The Internet Archive seems to be attempting to suggest that there are some sort of anti-book activists trying to ban books from The Internet Archive. When the real truth is... authors and publishers are making the case that The Internet Archive is stealing their property and giving it to others (in exchange for donations). No activists or book banning involved.
In fact, the statement from The Internet Archive does not actually address the core issue within the lawsuit. Instead it makes a number of unrelated statements that appear designed to cause fear around some sort of nonexistant war on libraries.
Such as this odd closing line:
"In the face of challenges to truth, libraries are more vital than ever."
Truly bizarre.
Especially when you consider that The Internet Archive is not representing the libraries of America in this case -- many libraries offer digital lending services that they negotiate with publishers. What The Internet Archive is doing is for The Internet Archive.
What Happens Now?
A judge has ruled on the case (against The Internet Archive) and an appeal has been filed.
So... what happens next? What real, practical impact will this have on The Internet Archive, Digital media, Libraries, and the like?
- There is no reason to believe that the first judge's decision will be reversed on appeal. Copyright law is pretty well established and tested -- and The Internet Archive was clearly in the wrong, from a legal perspective.
- The more The Internet Archive spends on failed lawsuits -- and programs that cause them to get sued -- the less money they have to run the rest of their programs (such as The Wayback Machine).
- Every lawsuit they lose -- dealing with illegal copying and distribution of Copyrighted material -- is going to increase the odds of more lawsuits being filed against them. The Internet Archive is, in effect, opening the floodgates of potential lawsuits across the spectrum of archived material (including music, software, and more).
- Because the "Controlled Digital Lending" program is part of The Internet Archive, the entire organization is liable for any damages. And, quite frankly, they don't have the money to spare to afford those damages.
- None of this will have much impact on libraries -- which have a variety of digital lending systems in place (working with a variety of publishers).
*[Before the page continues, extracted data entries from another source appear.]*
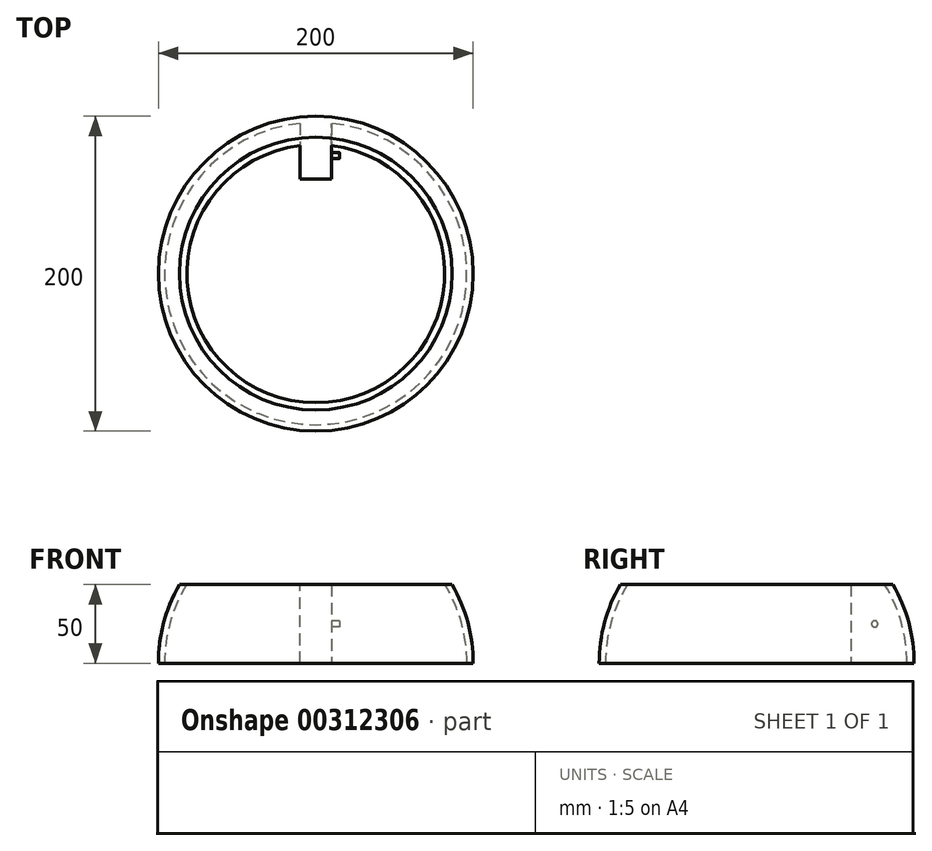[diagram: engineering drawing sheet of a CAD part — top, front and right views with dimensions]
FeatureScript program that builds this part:
annotation { "Feature Type Name" : "Feature", "Feature Type Description" : "" }
export const myFeature = defineFeature(function(context is Context, id is Id, definition is map)
    precondition{}
    {
        {
            var Q0;
            Q0=qCreatedBy(makeId("Front.planeOp"),FACE);
            var sketch = newSketch(context, id + "F0", { "sketchPlane" : qUnion([Q0])});
            skCircle(sketch, "E0", {"center": v(0, 0) * mm, "radius": 100 * mm});
            skLineSegment(sketch, "E1", {"start": v(-120.23, 0) * mm, "end": v(127.27, 0) * mm});
            skLineSegment(sketch, "E2", {"start": v(0, 0) * mm, "end": v(0, 106.19) * mm});
            skLineSegment(sketch, "E3", {"start": v(0, 50) * mm, "end": v(113.21, 50) * mm});
            skSolve(sketch);
        }
        {
            var Q0;
            {var subQ0=sQuery(id+"F0.wireOp",EDGE,"E3");var subQ1=sQuery(id+"F0.wireOp",EDGE,"E0");var subQ2=makeQuery(id+"F0.imprint","INTERSECT",VERTEX,{"derivedFrom":[subQ1,subQ0]});Q0=makeQuery(id+"F0.imprint","IMPRINT",FACE,{"disambiguationData":[TD([[makeQuery(id+"F0.imprint","IMPRINT",EDGE,{"disambiguationData":[TD([[subQ2,1.0]])],"derivedFrom":subQ1}),1.0]])]});}
            var Q1;
            Q1=sQuery(id+"F0.wireOp",EDGE,"E2");
            revolve(context, id + "F1", {"entities" : qUnion([Q0]), "axis" : qUnion([Q1]), "revolveType" : RevolveType.FULL});
        }
        {
            var Q0;
            Q0=makeQuery(id+"F1.opRevolve","SWEPT_FACE",FACE,{"disambiguationData":[OSD([sQuery(id+"F0.wireOp",EDGE,"E1")])]});
            var Q1;
            Q1=makeQuery(id+"F1.opRevolve","SWEPT_FACE",FACE,{"disambiguationData":[OSD([sQuery(id+"F0.wireOp",EDGE,"E3")])]});
            shell(context, id + "F2", {"entities" : qUnion([Q0, Q1]), "thickness" : 4 * mm});
        }
        {
            var Q0;
            Q0=qCreatedBy(makeId("Front.planeOp"),FACE);
            cPlane(context, id + "F3", {"entities" : qUnion([Q0]), "cplaneType" : CPlaneType.OFFSET, "offset" : 60 * mm, "oppositeDirection" : true, "width" : 150 * mm, "height" : 150 * mm});
        }
        {
            var Q0;
            Q0=qCreatedBy(id+"F3.planeOp",FACE);
            var sketch = newSketch(context, id + "F4", { "sketchPlane" : qUnion([Q0])});
            skLineSegment(sketch, "E4", {"start": v(-10, 0) * mm, "end": v(-10, 50) * mm});
            skLineSegment(sketch, "E5", {"start": v(10, 50) * mm, "end": v(10, 0) * mm});
            skLineSegment(sketch, "E6", {"start": v(10, 0) * mm, "end": v(-10, 0) * mm});
            skLineSegment(sketch, "E7", {"start": v(0, 0) * mm, "end": v(0, 63.55) * mm, "construction": true});
            skLineSegment(sketch, "E8.0", {"start": v(10, 50) * mm, "end": v(-10, 50) * mm});
            skPoint(sketch, "E9.orphan", {"position": v(86.6, 50) * mm});
            skPoint(sketch, "E10.orphan", {"position": v(-86.6, 50) * mm});
            skSolve(sketch);
        }
        {
            var Q0;
            Q0=makeQuery(id+"F4.imprint","IMPRINT",FACE,{"disambiguationData":[TD([[makeQuery(id+"F4.imprint","IMPRINT",EDGE,{"derivedFrom":sQuery(id+"F4.wireOp",EDGE,"E4")}),-1.0]])]});
            var Q1;
            Q1=makeQuery(id+"F1.opRevolve","SWEPT_FACE",FACE,{"disambiguationData":[OSD([sQuery(id+"F0.wireOp",EDGE,"E0")])]});
            extrude(context, id + "F5", {"entities" : qUnion([Q0]), "operationType" : NewBodyOperationType.ADD, "endBound" : BoundingType.UP_TO_SURFACE, "oppositeDirection" : true, "endBoundEntityFace" : qUnion([Q1]), "depth" : 25 * mm});
        }
        {
            var Q0;
            Q0=makeQuery(id+"F5.opExtrude","SWEPT_FACE",FACE,{"disambiguationData":[OSD([sQuery(id+"F4.wireOp",EDGE,"E5")])]});
            var sketch = newSketch(context, id + "F6", { "sketchPlane" : qUnion([Q0])});
            skCircle(sketch, "E11", {"center": v(75, 25) * mm, "radius": 2 * mm});
            skSolve(sketch);
        }
        {
            var Q0;
            Q0=makeQuery(id+"F6.imprint","IMPRINT",FACE,{"disambiguationData":[TD([[makeQuery(id+"F6.imprint","IMPRINT",EDGE,{"derivedFrom":sQuery(id+"F6.wireOp",EDGE,"E11")}),1.0]])]});
            extrude(context, id + "F7", {"entities" : qUnion([Q0]), "operationType" : NewBodyOperationType.ADD, "depth" : 5 * mm});
        }
    });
All of that is fairly obvious to any outside observer. Even someone who is a big fan of The Internet Archive (as I am), can see how the current course being followed will lead to some significant negative outcomes.
Worst case scenario?
- The Internet Archive (including The Wayback Machine, and the entire archive of software, music, and other cultural items) will be forced to shut down due to legal liabilities (and legal defense costs) from years of Copyright infringement.
- Other people, foundations, and companies interested in archiving culturally significant material will be increasingly hesitant to do so (they don't want to get sued out of existence either).
- Obtaining public domain and historical material will be significantly harder going forward.
All because of the Controlled Digital Lending program -- the Internet Archive simply pushed it too far. Far beyond the "legal gray areas" they previously operated in.
If any of those items actually come to pass, that would truly be a shame. The Internet Achive provides a valuable service for the world -- one which I use both personally and professionally.
How likely do I think that "worse case scenario" is? Pretty gosh darned likely. In large part because The Internet Archive seems determined -- from day one -- to make it happen.